Researchers at Microsoft are working on a new artificial intelligence system that’s capable of drawing images based on text descriptions. The new AI, simply called the drawing bot, is based on a technology called a Generative Adversarial Network (GAN), which consists of two different machine learning models.
The first one is used to actually generate the images from text descriptions — while the other, known as the discriminator, is used to score the authenticity of the generated image. These two models work together in order to achieve the best possible accuracy possible in the final drawing.
Microsoft’s drawing bot doesn’t actually use a basic GAN — instead, the company’s researcher designed a new system called the Attentional GAN, or AttnGAN which is capable of perfecting the drawing using the provided description. Microsoft says the regular GAN would not be able to draw pixel-perfect or sharp images based on descriptions where there are a variety of different colours, so the AttnGAN is being used in order to tackle the problem by effectively picking out the key variables from the provided description and matching them against the drawing.
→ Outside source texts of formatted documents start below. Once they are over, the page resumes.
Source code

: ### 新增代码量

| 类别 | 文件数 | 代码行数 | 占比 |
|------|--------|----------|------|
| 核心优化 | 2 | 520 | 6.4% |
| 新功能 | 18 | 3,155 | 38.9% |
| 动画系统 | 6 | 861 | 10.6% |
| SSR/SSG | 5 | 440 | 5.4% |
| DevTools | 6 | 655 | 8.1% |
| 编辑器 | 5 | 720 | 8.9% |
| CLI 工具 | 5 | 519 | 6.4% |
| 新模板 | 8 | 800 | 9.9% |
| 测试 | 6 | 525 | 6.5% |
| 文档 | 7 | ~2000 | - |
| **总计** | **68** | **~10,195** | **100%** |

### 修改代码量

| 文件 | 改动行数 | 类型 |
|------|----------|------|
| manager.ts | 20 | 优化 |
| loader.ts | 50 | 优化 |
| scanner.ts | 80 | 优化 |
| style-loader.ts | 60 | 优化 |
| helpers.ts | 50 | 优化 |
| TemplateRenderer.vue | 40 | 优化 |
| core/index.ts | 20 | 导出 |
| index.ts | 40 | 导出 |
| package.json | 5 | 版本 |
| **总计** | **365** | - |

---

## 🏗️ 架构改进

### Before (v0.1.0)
Microsoft’s AttnGAN isn’t just only about improving the accuracy, and it also has the basic common sense of humans. Like every other AI systems, Microsoft used a lot of training data in order to train the models required by the AttnGAN, allowing the system to pick up important details that will be useful when drawing images. “Since many images of birds in the training data show birds sitting on tree branches, the AttnGAN usually draws birds sitting on branches unless the text specifies otherwise,” Microsoft said in a blog post.
Microsoft says the drawing bot could one day be used as sketch assistants to painters, or even help filmmakers save time and money by drawing animation scenes based on the screenplay. For now though, it’s still a work in progress.